◆ **Quoted passage**:
In our first python script below, we will look into the basic excel operations performed on a file like opening an existing workbook, creating/copying/appending/deleting a sheet in the workbook, doing the ‘save as’ on workbooks etc. Please refer to the below code wherein the comments have been added at appropriate places describing the actions they perform. Also the section of code has been commented out just to execute it part by part.

from openpyxl import Workbook        # Module needed for creating new workbook
from openpyxl import load_workbook   # Module needed for loading existing workbook
from copy import copy                # Module needed for copying sheet

wb=Workbook()
filename = "test workbook.xlsx"

◆ **What the task requires**:
Can you retype the openpyxl Excel-operations passage word for word, code included?

◆ **Supplied entries**:
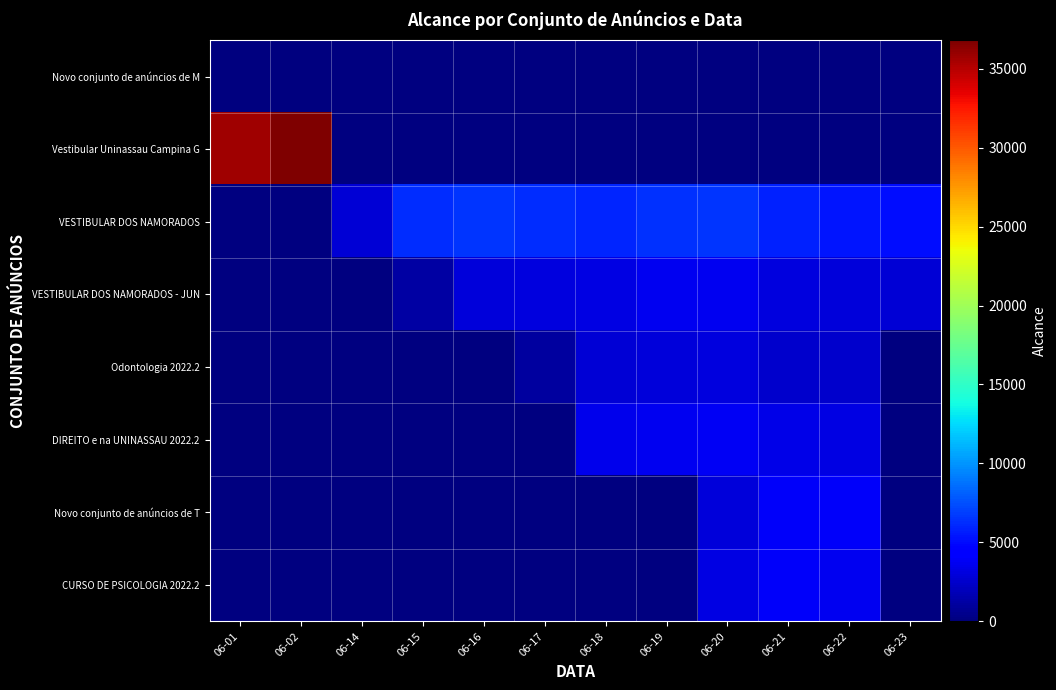

At how many categories does at least one series exceed 26690?

2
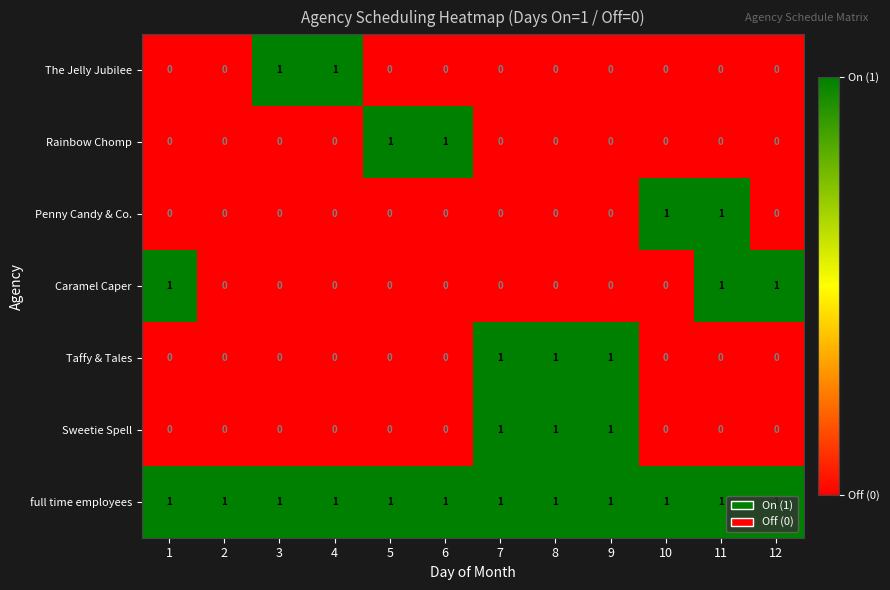

At how many categories does at least one series exceed 0?

12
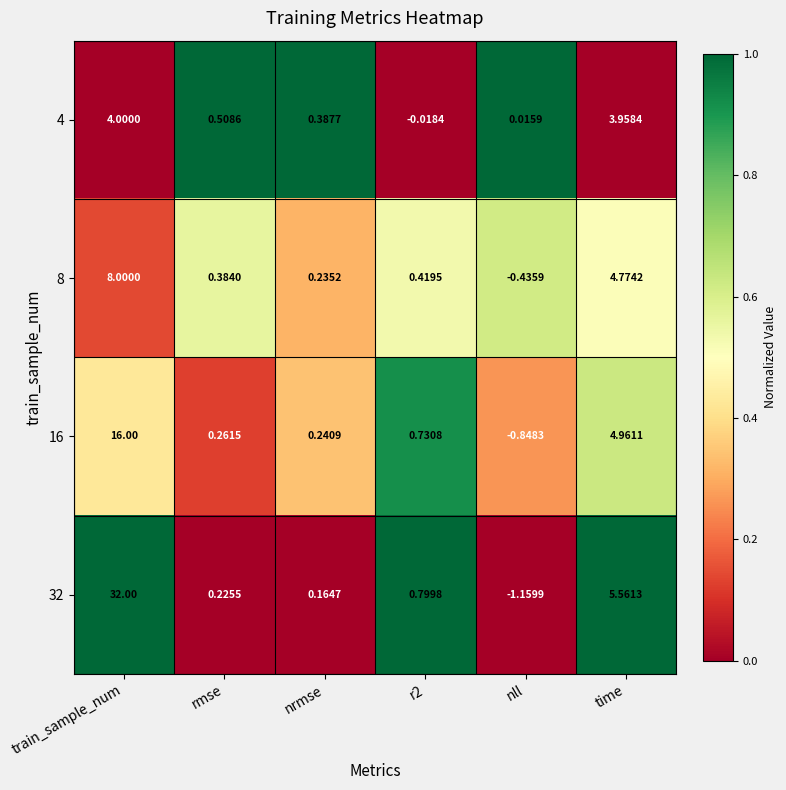

Which series has the largest total across all categories?

32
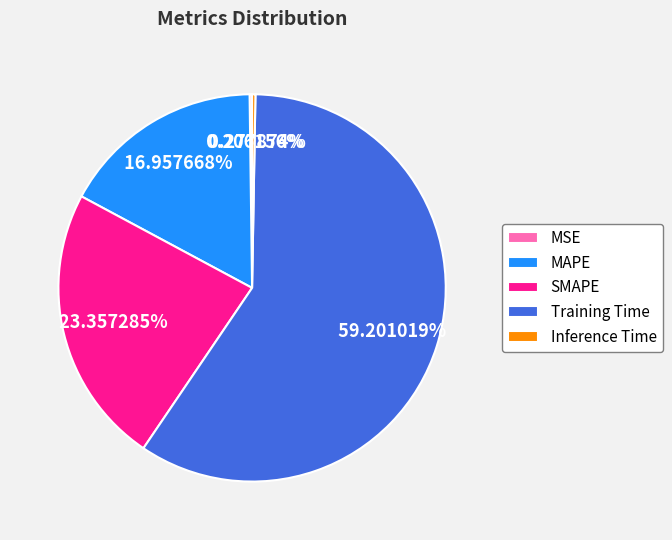

Combined, do SMAPE and MAPE account for over 50%?

No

◆ **Reply**:
In our first python script below, we will look into the basic excel operations performed on a file like opening an existing workbook, creating/copying/appending/deleting a sheet in the workbook, doing the ‘save as’ on workbooks etc. Please refer to the below code wherein the comments have been added at appropriate places describing the actions they perform. Also the section of code has been commented out just to execute it part by part.

from openpyxl import Workbook        # Module needed for creating new workbook
from openpyxl import load_workbook   # Module needed for loading existing workbook
from copy import copy                # Module needed for copying sheet

wb=Workbook()
filename = "test workbook.xlsx"